A PART-TIME teacher unfairly dismissed after a school tried to force her to work five days a week has won her two-year battle.

Denise Hart, who worked with students with dyslexia, speech and sight problems, won a tribunal against St Mary’s School in Colchester and has been awarded £30,000.

The school decided, for educational and business reasons, her lessons needed to be taught in the afternoon five days a week.

A tribunal found the school did not give a “real explanation” of its decision and its consultation was “inadequate”, wrongly believing it could alter her contract as it wished.

Mrs Hart, who had worked for 12 years at the independent school, said: “I loved this job I got to know all the girls and all the colleagues. I just wish it all never happened.

“The senior management team need to be more sensitive and more communicative.
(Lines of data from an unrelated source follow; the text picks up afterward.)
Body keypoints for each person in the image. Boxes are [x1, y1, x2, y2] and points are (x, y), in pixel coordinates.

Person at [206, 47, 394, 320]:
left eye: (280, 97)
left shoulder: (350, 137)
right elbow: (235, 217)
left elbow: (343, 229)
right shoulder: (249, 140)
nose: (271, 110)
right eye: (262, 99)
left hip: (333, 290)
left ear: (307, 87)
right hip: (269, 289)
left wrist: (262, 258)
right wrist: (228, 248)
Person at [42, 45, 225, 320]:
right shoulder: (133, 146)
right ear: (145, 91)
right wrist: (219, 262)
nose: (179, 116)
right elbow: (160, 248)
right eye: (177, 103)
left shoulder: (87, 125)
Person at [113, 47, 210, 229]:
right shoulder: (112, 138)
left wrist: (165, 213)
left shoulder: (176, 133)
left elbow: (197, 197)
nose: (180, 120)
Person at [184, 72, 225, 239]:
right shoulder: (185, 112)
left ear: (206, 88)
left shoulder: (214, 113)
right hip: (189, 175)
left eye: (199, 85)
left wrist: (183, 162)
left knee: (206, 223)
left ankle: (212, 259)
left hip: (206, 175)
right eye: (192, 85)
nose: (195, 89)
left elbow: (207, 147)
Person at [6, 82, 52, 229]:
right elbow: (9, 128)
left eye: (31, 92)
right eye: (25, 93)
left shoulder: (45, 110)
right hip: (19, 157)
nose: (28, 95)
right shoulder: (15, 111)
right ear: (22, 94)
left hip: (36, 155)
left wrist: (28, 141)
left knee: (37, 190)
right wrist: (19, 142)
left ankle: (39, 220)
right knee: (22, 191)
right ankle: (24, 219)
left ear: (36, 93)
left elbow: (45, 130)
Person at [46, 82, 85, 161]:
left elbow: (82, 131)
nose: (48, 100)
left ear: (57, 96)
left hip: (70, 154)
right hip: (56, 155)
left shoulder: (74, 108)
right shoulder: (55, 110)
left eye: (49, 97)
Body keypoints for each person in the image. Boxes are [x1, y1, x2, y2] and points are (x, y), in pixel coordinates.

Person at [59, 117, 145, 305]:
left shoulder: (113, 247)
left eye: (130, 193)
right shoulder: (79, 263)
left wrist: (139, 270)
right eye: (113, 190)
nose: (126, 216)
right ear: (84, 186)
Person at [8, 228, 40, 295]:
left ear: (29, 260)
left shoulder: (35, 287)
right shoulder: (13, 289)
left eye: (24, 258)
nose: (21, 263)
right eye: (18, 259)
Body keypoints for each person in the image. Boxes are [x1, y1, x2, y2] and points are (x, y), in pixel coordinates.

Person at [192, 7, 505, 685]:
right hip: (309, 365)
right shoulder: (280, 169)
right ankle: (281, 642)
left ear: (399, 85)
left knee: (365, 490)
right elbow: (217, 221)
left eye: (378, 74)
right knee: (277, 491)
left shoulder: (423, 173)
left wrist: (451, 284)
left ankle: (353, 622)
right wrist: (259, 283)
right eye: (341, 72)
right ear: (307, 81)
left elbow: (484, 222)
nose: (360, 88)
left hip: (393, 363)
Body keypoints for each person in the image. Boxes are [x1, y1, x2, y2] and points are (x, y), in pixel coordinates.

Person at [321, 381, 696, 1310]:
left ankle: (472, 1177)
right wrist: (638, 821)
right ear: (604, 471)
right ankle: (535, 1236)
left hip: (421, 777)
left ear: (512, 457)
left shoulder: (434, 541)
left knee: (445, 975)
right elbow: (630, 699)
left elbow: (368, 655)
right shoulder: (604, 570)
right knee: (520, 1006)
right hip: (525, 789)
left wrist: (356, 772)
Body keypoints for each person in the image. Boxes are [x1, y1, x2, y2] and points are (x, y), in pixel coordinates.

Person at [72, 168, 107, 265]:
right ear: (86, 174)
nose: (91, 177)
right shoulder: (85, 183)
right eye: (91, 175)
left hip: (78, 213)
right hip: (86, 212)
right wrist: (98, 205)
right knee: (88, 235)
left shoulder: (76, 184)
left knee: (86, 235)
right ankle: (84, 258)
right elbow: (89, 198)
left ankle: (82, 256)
It should be an open door policy.”

The school’s leadership team, in September 2012, developed a new timetable to start a year later.

It said numeracy and literacy were best taught in the mornings when children would be more receptive, and that no children should be withdrawn from these lessons for Mrs Hart’s Brain Gym sessions.

The school told Mrs Hart, who worked Tuesdays, Wednesdays and Thursdays, she would have to work five days a week in the afternoons.

Five teachers, including Mrs Hart, were affected, but she is the only one who complained.

She said she could not work five days a week because of her family commitments and proposed alternative arrangements.

The school said her proposal was “not in line with its thinking”.

After three meetings between Mrs Hart and the school, headteacher Hilary Vipond wrote to her to say the school was unable to accommodate her proposal and had the power to vary her hours unilaterally.

Mrs Hart handed in her resignation on September 3 2013 and was signed off sick by her GP for the three-month notice period.

She said: “Between April and May 2013 I became really depressed because of the stress. The meetings made me very ill. I couldn’t eat, I couldn’t sleep.

“The doctor told me that I was depressed, I couldn’t leave the front door.”

On November 22 2013, she made a claim of constructive dismissal. It was heard in March last year and was dismissed.

Mrs Hart appealed, a fresh tribunal was heard in August this year and Judge George Foxwell ruled in her favour.

He found that even though the school had a genuine educational and economic reasons to change the timetable, it did not treat her fairly.

He said the consultation was inadequate and school wrongly believed it could alter the contract unilaterally.

John Pendle, chairman of governors at St Mary’s School, said: “We take the welfare of our staff very seriously.

“Every member of staff is highly valued, as is the contribution they make to provide the best possible education for our pupils.

“In the light of the recent employment tribunal decision and the interpretation of the law which has set a precedent, we have already begun to review our human resources procedures to ensure our staff members continue to be treated fairly.”